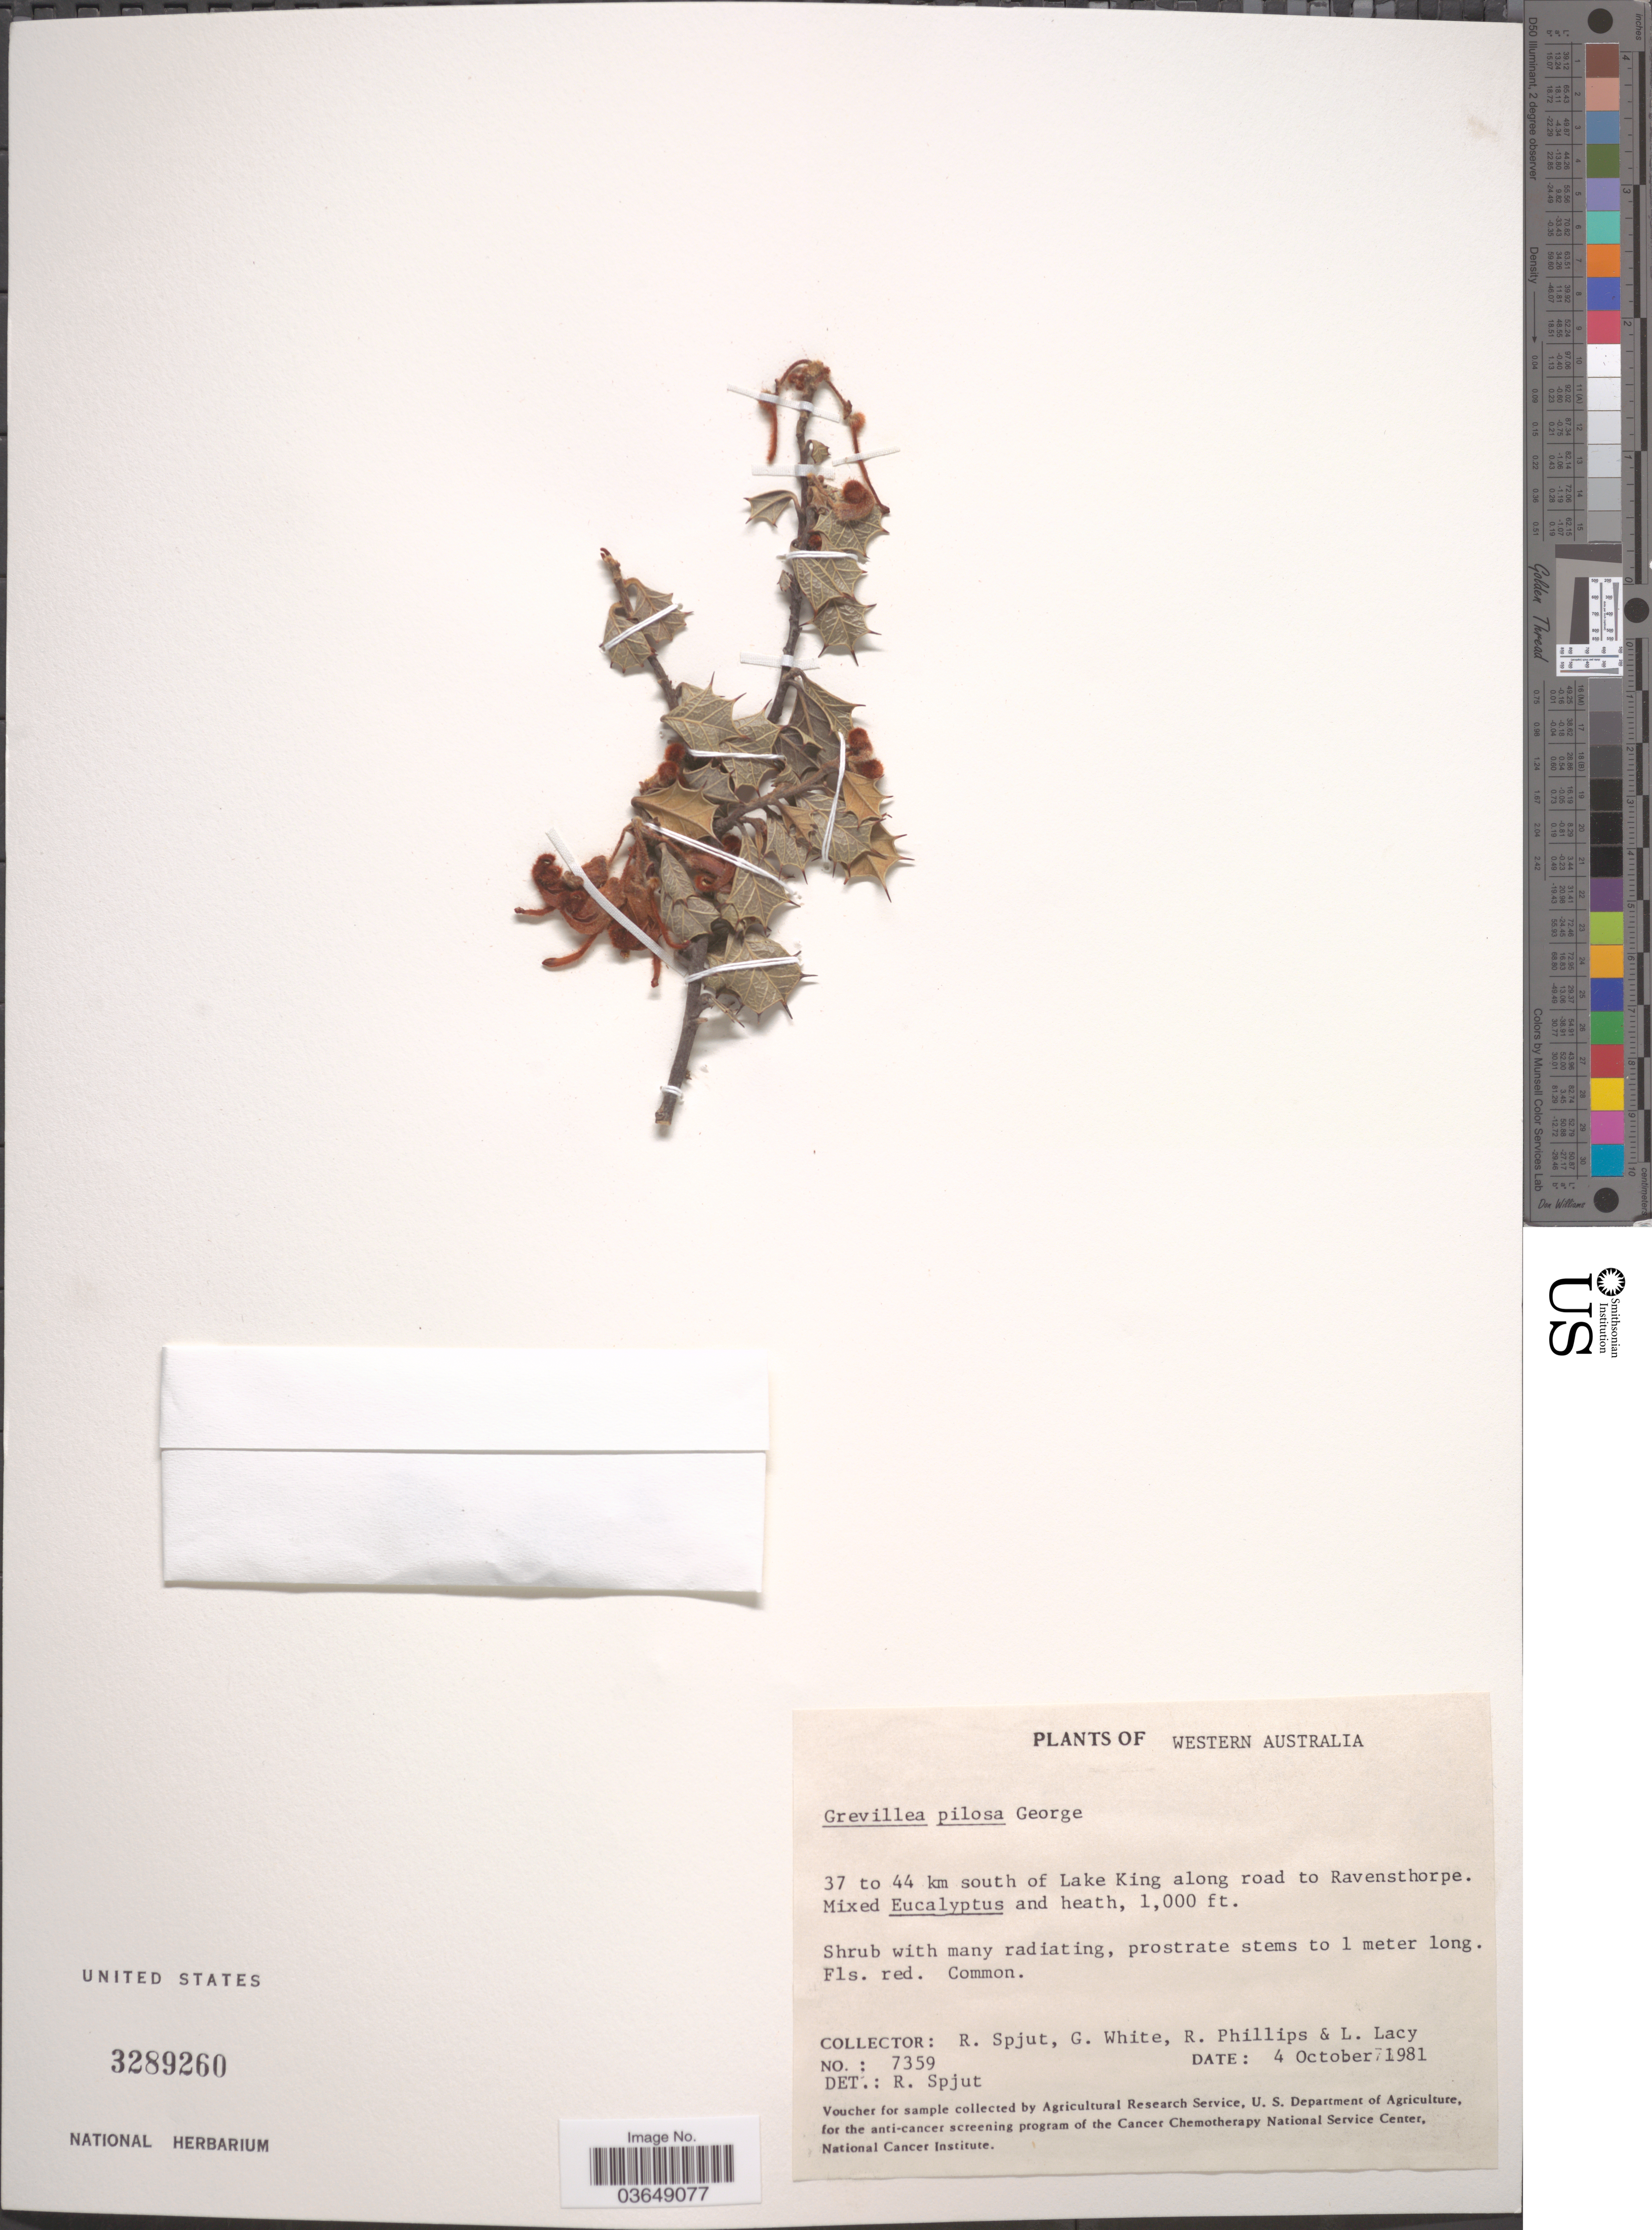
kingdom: Plantae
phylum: Tracheophyta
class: Magnoliopsida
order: Proteales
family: Proteaceae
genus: Grevillea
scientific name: Grevillea pilosa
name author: A.S. George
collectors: R. Spjut, G. White, R. Phillips & L. Lacy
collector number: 7359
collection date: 1981-10-04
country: Australia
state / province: Western Australia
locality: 37 to 44 km south of Lake King along road to Ravensthorpe.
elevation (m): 305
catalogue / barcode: US 3289260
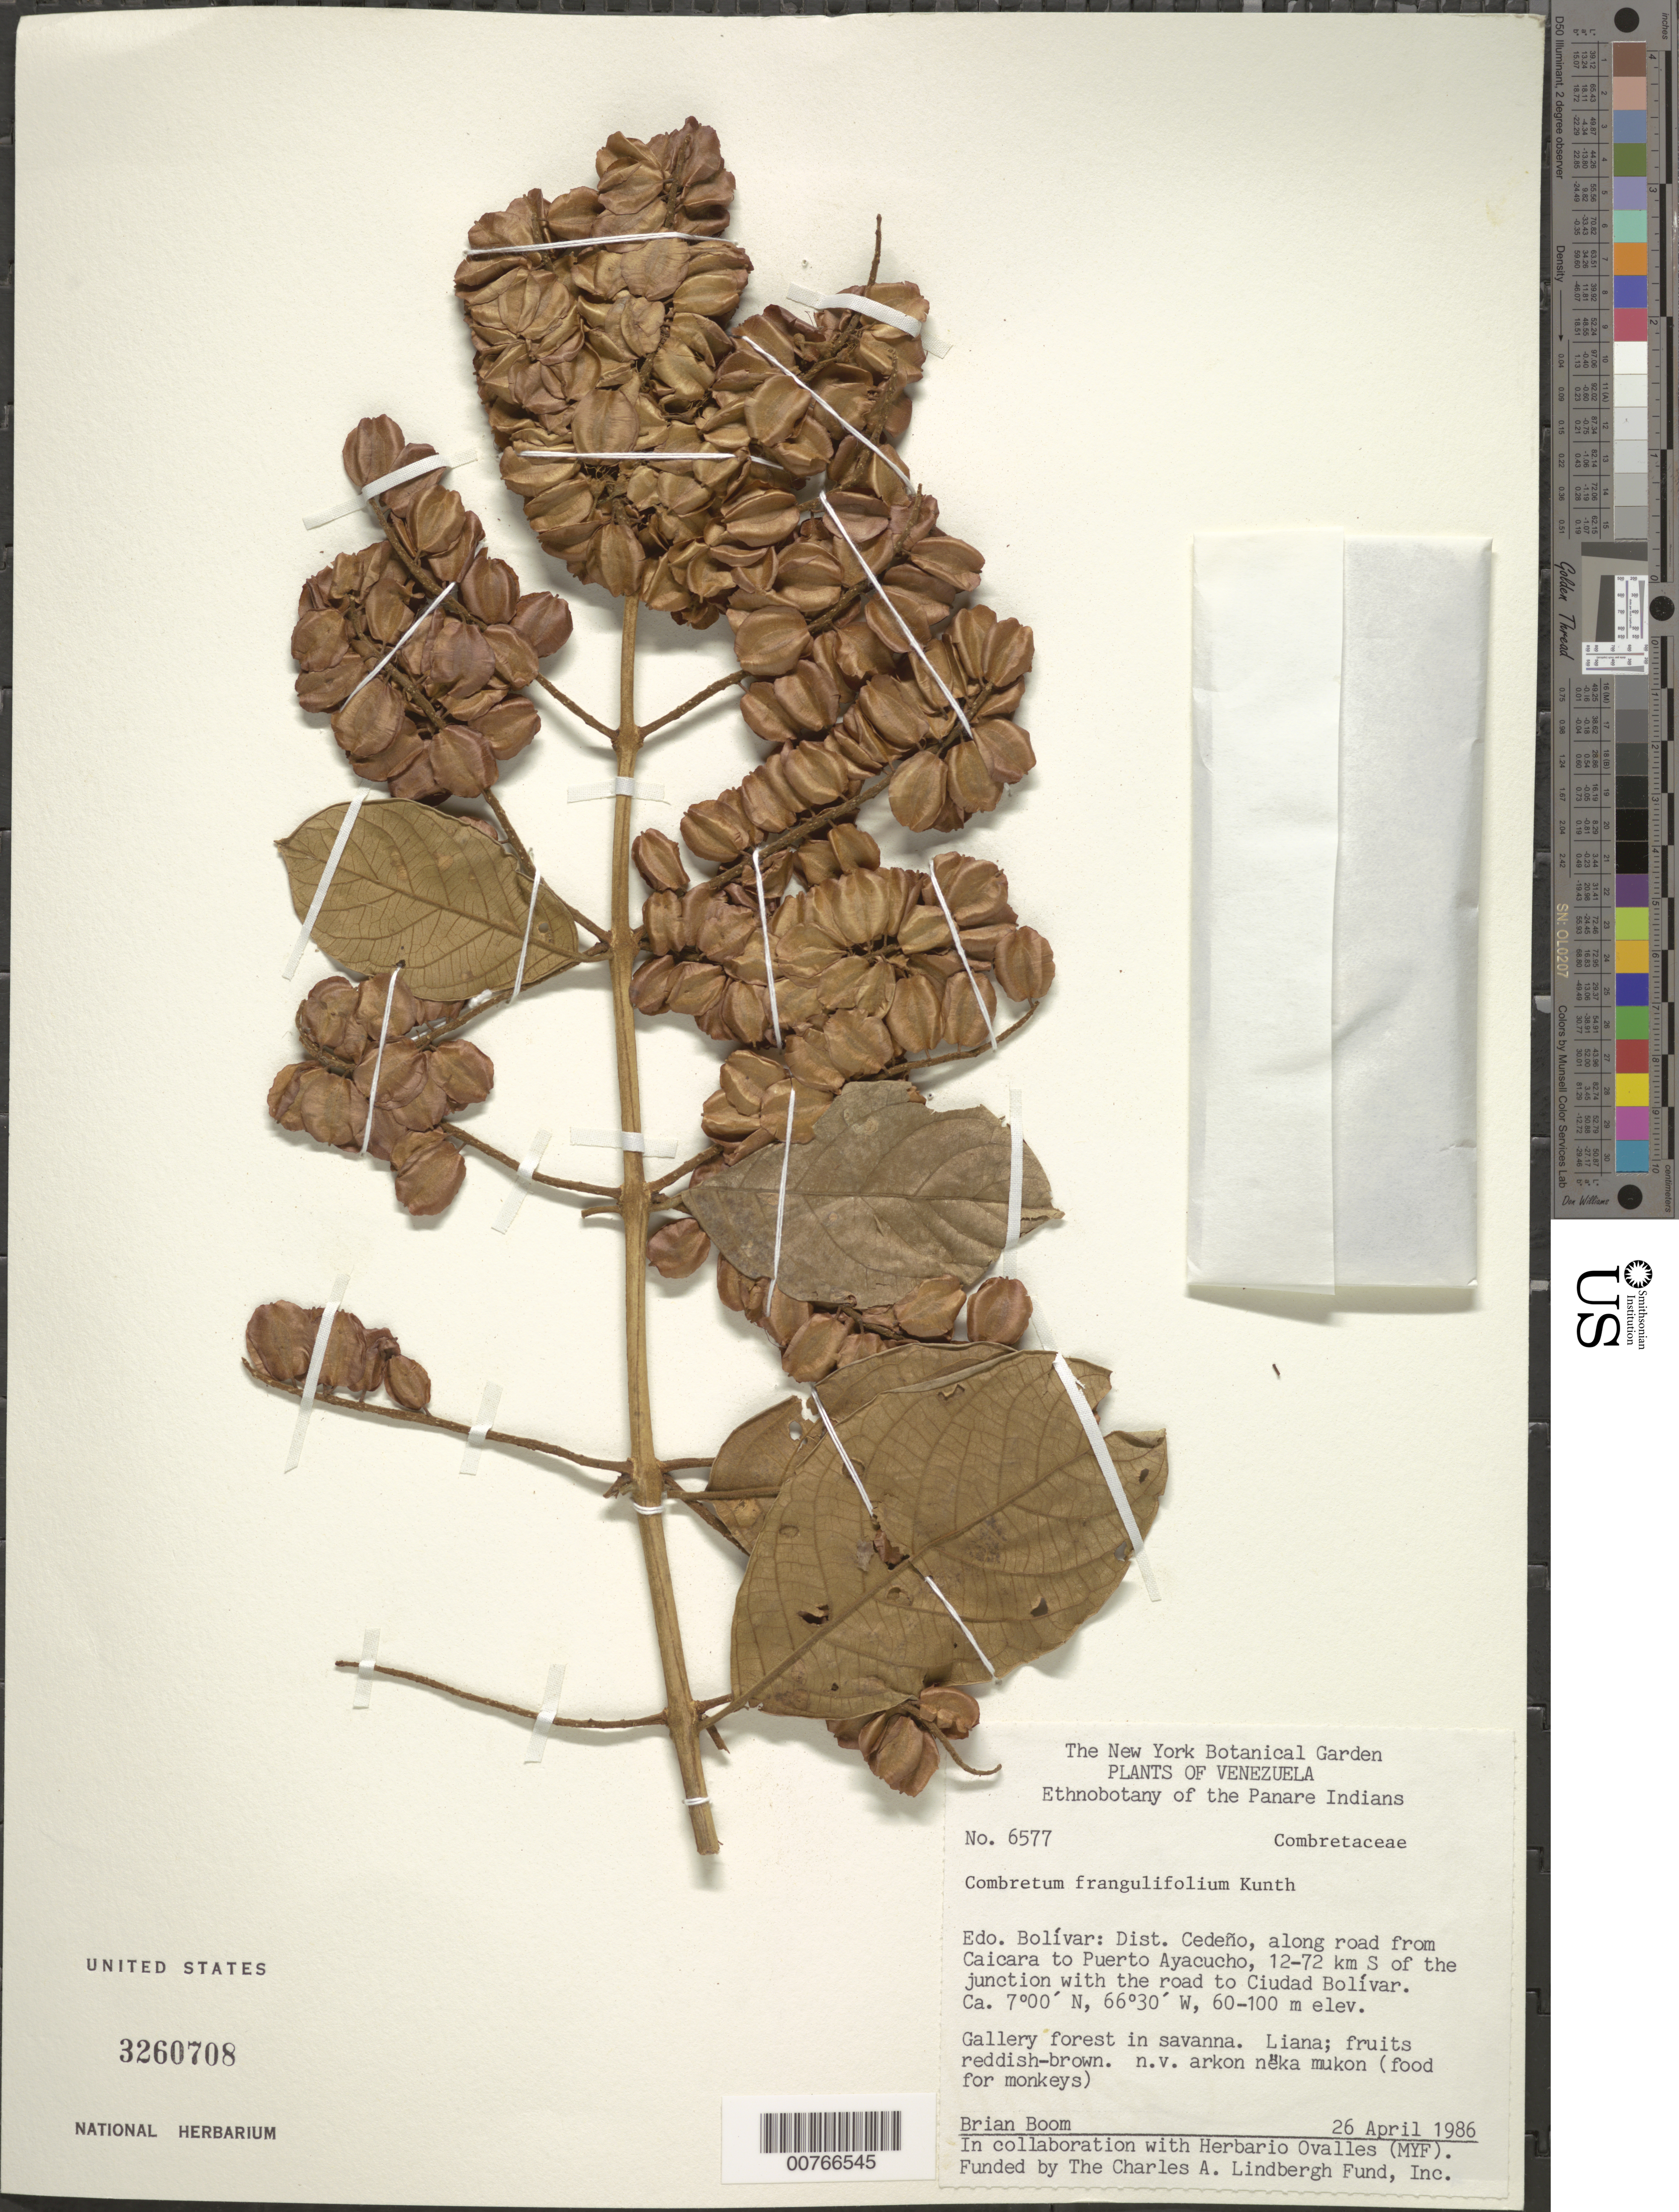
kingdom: Plantae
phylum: Tracheophyta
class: Magnoliopsida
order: Myrtales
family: Combretaceae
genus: Combretum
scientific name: Combretum frangulifolium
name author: Kunth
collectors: B. M. Boom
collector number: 6577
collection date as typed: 26-Apr-86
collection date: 1986-04-26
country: Venezuela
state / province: Bolívar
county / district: Cedeño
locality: Caicara del Orinoco - Puerto Ayacucho carretera, 12-72 km S of the junction of the road to Ciudad Bolívar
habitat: Gallery forest in savanna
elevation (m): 60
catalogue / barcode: US 3260708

* * * * *

WRITTEN PROBLEM: Copy every line of the records above word for word, leaving out the pictures.

TASK RESPONSE:
kingdom: Plantae
phylum: Tracheophyta
class: Magnoliopsida
order: Proteales
family: Proteaceae
genus: Grevillea
scientific name: Grevillea pilosa
name author: A.S. George
collectors: R. Spjut, G. White, R. Phillips & L. Lacy
collector number: 7359
collection date: 1981-10-04
country: Australia
state / province: Western Australia
locality: 37 to 44 km south of Lake King along road to Ravensthorpe.
elevation (m): 305
catalogue / barcode: US 3289260
kingdom: Plantae
phylum: Tracheophyta
class: Magnoliopsida
order: Myrtales
family: Combretaceae
genus: Combretum
scientific name: Combretum frangulifolium
name author: Kunth
collectors: B. M. Boom
collector number: 6577
collection date as typed: 26-Apr-86
collection date: 1986-04-26
country: Venezuela
state / province: Bolívar
county / district: Cedeño
locality: Caicara del Orinoco - Puerto Ayacucho carretera, 12-72 km S of the junction of the road to Ciudad Bolívar
habitat: Gallery forest in savanna
elevation (m): 60
catalogue / barcode: US 3260708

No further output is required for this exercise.